= Adildjeriy Hatokhshoqo =

Adildjeriy Temruqo Hatokhshoqo (died 1807), was a Circassian noble from Kabardia of the Hatokhshoqo dynasty. He held the Russian rank of Premier Major in 1794. He was a member of the anti-colonial sociopolitical events took place in Kabardia in the late 18th century. He was the son of Temruqo Hadji Bematuqo and the grandson of Bemat Kurghoqo of Kabardia

== Biography ==

His brother, Ismail Bey Hatokhshoqo, was the prototype of the hero of the Mikhail Lermontov's poem "Ismail Bey". In 1787, as part of the Kabardian national militia, he took part in the Russo-Turkish War of 1787–1792 in Kuban. Adildjeriy became one of the leaders of the resistance to the introduction of the Kabardian tribal courts and executions, acting on the basis of Russian law, in conjunction with other actions violating the rights of Kabardian peoples.

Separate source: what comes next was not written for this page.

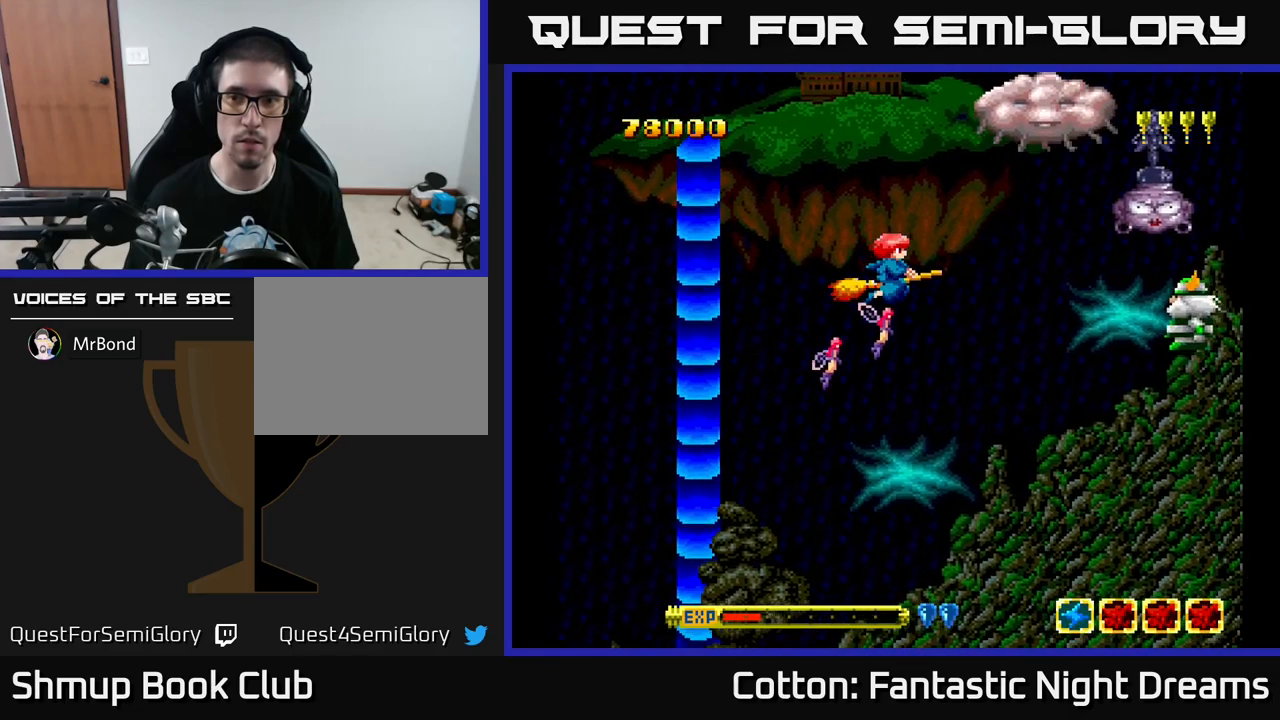
{"buttons": ["Y", "DPAD_DOWN", "DPAD_RIGHT"], "left_stick": "center", "right_stick": "center", "events": [[16, "Y", "down"], [300, "DPAD_DOWN", "down"], [400, "DPAD_RIGHT", "down"]]}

In 1795, he and his brother Ismail Bey and the prince Hatokhshoqo Hamirza were expelled from Kabardia in Ekaterinoslav province. In 1798, he fled from exile back to Kabardia and headed the anti-colonial movement giving it a religious content. In 1799, an active policy of Hatokhshoqo allowed to abolish courts and tribal violence in Kabardia.

He made a pilgrimage to Mecca, He also studied Arabic and Tatar "literacy". He was married and had five sons: Qasey, Ismael, Qaziy, Mohammed, and Ziwuskhan. He died in 1807 during an epidemic of plague.